Radical integral question calculus I have a question in calculus.
Let $F(x)=\int_1^\sqrt{x} t^2\cos( \pi t)dt$ Find $F'(4)$
I know $F'(X$)  $=\int_1^\sqrt{x} x^2\cos( \pi x)dx$ 
So I made $u=x^{\frac{1}{2}}$
and I got 
$u^2\cos\pi(u)$
which is  
$F'(x)=x^{1/4}\cdot \left(\frac{1}{2\sqrt{x}}\right)\cdot \cos\pi\sqrt{x}$
when I plugged in four I got 
$F'(4)=\sqrt{2}\frac{1}{\sqrt{2}}$
but did I do this correctly?
 A: Your post is very confusing: but I think I finally follow:
Note we have substituted $u = \sqrt x$ and $du = \dfrac 1{2\sqrt x  }dx$
giving us $u^2\cos\pi(u)\,du$
So your expression for  $F'(x)$ is off and needs to be, no in terms of $x$: $$F'(x)=(\sqrt x)^2\cdot  \cos\pi\sqrt{x}\cdot \left(\frac{1}{2\sqrt{x}}\right)$$
Now evalate $F'(4)$:
The procedure is a little mixed up and the exposition was a little confusing.
A: The integral bound is from 1 to 2 because, if you have gotten to u-substitution, u becomes sqrt(x) and you evaluate u(4)=sqrt(4)=2 and then use integration by parts. Here is a link to integration by parts: 
http://tutorial.math.lamar.edu/Classes/CalcII/IntegrationByParts.aspx
And the derivative should be x*cos(pi*sqrt(x)) because of Leibniz's rule.

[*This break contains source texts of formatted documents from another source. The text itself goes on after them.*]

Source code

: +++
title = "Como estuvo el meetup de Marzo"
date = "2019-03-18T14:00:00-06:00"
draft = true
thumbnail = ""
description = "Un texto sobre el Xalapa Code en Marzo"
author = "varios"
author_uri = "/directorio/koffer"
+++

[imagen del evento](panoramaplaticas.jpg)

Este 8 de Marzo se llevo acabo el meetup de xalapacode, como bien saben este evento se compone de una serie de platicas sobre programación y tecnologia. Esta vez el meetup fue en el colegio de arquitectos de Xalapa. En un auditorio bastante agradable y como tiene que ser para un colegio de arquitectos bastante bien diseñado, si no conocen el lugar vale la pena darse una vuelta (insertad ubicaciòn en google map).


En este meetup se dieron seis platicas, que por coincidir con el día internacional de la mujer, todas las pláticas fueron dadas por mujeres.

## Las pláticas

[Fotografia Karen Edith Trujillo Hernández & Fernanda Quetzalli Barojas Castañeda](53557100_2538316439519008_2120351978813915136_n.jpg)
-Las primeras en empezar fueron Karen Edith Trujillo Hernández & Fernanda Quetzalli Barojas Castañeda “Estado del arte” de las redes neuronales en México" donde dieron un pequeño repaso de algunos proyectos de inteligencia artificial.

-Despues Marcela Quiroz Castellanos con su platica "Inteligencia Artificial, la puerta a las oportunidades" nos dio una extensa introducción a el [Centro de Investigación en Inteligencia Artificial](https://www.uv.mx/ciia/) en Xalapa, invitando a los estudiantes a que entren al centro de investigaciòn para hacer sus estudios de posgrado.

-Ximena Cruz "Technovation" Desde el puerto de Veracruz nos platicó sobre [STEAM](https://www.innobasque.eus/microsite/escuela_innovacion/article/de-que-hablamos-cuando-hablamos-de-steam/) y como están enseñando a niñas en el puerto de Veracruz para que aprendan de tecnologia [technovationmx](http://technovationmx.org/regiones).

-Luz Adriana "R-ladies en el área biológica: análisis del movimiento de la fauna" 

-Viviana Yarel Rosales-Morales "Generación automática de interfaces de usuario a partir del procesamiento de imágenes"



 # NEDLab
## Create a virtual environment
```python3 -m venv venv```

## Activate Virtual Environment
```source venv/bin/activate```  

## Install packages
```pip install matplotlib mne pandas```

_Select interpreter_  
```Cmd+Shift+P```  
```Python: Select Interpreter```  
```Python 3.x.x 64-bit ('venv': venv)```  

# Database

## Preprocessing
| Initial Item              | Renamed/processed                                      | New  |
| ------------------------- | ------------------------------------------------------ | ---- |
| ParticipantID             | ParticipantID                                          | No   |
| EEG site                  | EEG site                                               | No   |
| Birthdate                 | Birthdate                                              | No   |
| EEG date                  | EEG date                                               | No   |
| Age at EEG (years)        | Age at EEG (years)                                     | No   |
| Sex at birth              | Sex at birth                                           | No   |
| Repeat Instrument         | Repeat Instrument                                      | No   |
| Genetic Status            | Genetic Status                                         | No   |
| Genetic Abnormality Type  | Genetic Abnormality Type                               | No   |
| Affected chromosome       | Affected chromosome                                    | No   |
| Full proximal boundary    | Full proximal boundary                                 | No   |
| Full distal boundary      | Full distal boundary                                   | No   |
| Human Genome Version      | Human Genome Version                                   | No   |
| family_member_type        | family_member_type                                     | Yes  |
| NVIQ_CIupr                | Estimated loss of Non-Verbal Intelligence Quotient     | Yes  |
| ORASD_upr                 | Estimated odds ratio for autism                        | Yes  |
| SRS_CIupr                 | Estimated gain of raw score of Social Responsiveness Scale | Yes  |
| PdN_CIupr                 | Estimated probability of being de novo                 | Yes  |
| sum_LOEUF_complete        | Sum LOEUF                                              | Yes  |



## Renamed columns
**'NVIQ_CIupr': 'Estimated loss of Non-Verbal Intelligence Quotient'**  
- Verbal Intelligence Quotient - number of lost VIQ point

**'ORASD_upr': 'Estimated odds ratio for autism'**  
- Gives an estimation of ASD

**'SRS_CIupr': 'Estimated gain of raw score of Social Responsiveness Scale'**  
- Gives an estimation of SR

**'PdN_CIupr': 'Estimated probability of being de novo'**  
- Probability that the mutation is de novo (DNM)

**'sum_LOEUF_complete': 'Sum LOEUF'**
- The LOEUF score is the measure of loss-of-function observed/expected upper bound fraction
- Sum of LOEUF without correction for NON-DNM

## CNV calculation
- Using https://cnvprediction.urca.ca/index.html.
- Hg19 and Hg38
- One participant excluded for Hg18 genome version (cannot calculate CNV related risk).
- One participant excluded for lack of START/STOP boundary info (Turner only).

A: This is an indirect application of the Fundamental Theorem of Calculus which is quickly passed through in many introductory texts.  You have an integral function  $F(x) = \int^{x}_{1} f(t) dt$; since $t^2 \cos(\pi t )$ is continuous everywhere, we can safely say that  $F'(x) = f(x)$ .  
When the upper limit is a function of $x$, the FTC will let us write $\int^{u}_{1} f(t) dt  =  F(u) - F(1)$.  When we differentiate this with respect to $x$, the Chain Rule gives us  $$\frac{d}{dx}\int^{u}_{1} f(t) dt  =  \frac{d}{dx} [F(u) - F(1)]  =  \frac{dF}{du} \cdot \frac{du}{dx}  = f(u(x)) \cdot \frac{du}{dx}$$
So for this problem, 
$$\frac{d}{dx}\int^{\sqrt{x}}_{1} t^2 \cos(\pi t ) dt    = (\sqrt{x})^2 \cos(\pi \sqrt{x} )) \cdot \frac{d}{dx}(\sqrt{x}).$$
To answer your question, you would complete the differentiation and evaluate the result at  x = 4 .
(I'll mention, incidentally, that a problem of this type is a favorite final exam question.)